Job item ▸ Type out the records that follow, exactly as given.

[[ Source material open ]]

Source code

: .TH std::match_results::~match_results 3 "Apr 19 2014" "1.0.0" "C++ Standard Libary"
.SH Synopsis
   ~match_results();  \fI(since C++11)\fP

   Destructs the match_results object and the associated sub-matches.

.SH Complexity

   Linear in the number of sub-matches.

[[ Source material closed ]]

Answer section ▸
Source code

: .TH std::match_results::~match_results 3 "Apr 19 2014" "1.0.0" "C++ Standard Libary"
.SH Synopsis
   ~match_results();  \fI(since C++11)\fP

   Destructs the match_results object and the associated sub-matches.

.SH Complexity

   Linear in the number of sub-matches.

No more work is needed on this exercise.